Cancer 149
When you read about people who are dying, as I sometimes do, they often have bucket lists, even people who are not dying have bucket lists, lists of things that they want to do before they die. I don’t have a bucket list. I have done some stuff and I have not done some stuff. It might have been nice to do some of the things I haven’t done but I haven’t done them so I don’t know what I am missing, The stuff I have done has varied. Some of it has been fun, some of it good, some of it bad (not telling), and probably most of it inconsequential, particularly to other people. Like many people I am quite content with what I have achieved and not disappointed about what I have not achieved.
I saw a comedian on a video the other day. I can;t remember his name. He didnit do a bucket list. He didn’t have a list of things he was planning to do. Instead he had a Fuck it list, a list of things he was not going to do. I quite like that idea. Some of the things I can put on my Fuck it list include:
- Eating rice pudding. I love rice in all its forms except rice pudding, which to me is the same as the vomit of a child, particularly myself when I was a child, both in look and smell.
- Climbing a bigger mountain than I have already climbed. My lungs won’t take it. Actually, on a good day they won’t take more than a mile or two on the flat, so forget long slopes. My highest mountain by the way is Mulhacen in Spain at 3500 metres. I have been higher, such as in the Andes, but not by foot.

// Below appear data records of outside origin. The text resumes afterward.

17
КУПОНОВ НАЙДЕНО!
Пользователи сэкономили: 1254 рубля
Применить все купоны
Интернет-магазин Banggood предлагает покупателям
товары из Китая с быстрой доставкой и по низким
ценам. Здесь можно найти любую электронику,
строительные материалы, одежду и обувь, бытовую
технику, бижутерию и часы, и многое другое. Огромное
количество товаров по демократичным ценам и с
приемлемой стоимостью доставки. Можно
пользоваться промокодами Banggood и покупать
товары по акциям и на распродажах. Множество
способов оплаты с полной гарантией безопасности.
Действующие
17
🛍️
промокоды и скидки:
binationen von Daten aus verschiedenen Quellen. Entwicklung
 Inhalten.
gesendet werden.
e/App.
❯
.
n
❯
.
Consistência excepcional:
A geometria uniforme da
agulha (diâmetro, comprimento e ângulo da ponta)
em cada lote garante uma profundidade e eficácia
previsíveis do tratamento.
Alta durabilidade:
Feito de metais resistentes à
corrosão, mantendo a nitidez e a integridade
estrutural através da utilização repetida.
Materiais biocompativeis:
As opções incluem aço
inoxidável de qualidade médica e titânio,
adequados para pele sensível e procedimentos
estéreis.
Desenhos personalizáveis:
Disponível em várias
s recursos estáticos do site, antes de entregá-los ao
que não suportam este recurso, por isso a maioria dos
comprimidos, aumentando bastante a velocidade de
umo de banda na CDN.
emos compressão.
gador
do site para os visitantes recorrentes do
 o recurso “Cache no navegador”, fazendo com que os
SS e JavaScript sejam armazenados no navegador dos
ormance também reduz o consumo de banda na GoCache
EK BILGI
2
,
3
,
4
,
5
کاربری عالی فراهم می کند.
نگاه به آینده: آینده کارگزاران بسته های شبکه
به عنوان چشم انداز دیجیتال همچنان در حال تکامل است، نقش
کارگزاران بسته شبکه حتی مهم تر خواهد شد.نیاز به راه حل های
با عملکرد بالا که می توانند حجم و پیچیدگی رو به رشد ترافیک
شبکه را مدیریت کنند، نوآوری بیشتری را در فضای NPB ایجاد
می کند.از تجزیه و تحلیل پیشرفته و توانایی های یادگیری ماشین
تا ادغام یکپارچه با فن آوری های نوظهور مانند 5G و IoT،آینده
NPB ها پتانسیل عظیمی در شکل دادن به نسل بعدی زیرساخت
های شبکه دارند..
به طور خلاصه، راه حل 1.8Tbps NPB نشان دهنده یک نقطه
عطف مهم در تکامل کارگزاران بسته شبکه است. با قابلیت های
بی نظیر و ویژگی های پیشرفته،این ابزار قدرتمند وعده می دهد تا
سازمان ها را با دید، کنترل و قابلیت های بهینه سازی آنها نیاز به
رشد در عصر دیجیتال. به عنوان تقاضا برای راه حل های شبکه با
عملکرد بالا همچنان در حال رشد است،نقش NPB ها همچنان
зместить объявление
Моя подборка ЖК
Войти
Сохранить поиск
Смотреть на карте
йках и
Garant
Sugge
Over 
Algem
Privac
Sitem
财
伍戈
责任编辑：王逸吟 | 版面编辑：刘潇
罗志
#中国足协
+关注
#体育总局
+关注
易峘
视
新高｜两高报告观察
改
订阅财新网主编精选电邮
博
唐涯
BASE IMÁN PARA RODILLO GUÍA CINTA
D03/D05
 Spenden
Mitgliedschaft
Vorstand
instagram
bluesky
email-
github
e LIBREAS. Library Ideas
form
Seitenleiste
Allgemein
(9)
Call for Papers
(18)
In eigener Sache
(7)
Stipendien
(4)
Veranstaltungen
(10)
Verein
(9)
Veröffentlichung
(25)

- Going to China. I have been twice. While the people are lovely I do not want any further experiences of someone gutting a fish on the road very near to a small child pissing on the same road.
- Being religious,. I believe (sic) that I became an atheist at the age of 3 when I had to be taken out of church because I was crying. I hated (and hate) being in church. I definitely became an atheist as I walked through a field to primary school sometime between 7 and 9 years and consciously realised there is no god. I haven’t deviated since, and looming death makes no difference at all.
- Swimming,. With my Hickman Line I can’t go swimming, whether in the sea, a river or the swimming baths. Never mind, I always preferred cycling for keeping fit, now keeping fit is a matter of walking a few hundred metres.
- Drinking coffee. I gave it up definitively when I developed heart problems. Prior to that I would drink it occasionally, more often in foreign lands where tea was unavailable or too disgusting to drink. I always disliked the smell. Now when I am on chemo I can’t stand being near it. I really dislike coffee shops that smell of coffee.
- Building a brick wall. I might have left the building trade in the early 1980s but I always got pleasure from small building jobs. I still have my original trowel from my apprenticeship days but I will build no more walls. Both breathlessness and a stoma make it impossible
- Going to the USA. Just before my diagnosis we planned a visit to the Rockies to further our experience of US RV holidays but imagine getting insurance to the USA with terminal cancer. It is not going to happen. I am happy to travel to Europe without insurance because they have civilised hospitals if I have an emergency, but third world countries like the USA are impossible.
- Re-reading Jane Eyre. It took me three months to read Jane Eyre for my A level English. It was painful and put me off 19th Century women novellists forever (except Mary Shelley of course). I did try Pride and Prejudice once but it was so dull. Some women novellists are evidence that women are a separate species, bu tthat is a topic for another day.
- Writing Fuck it lists. It is just as pointless as bucket lists, but it is the middle of the night and my brain can’t engage fully. It is 0510 and I have been up since 0200. I will go back to reading Evelyn Waugh. Great author.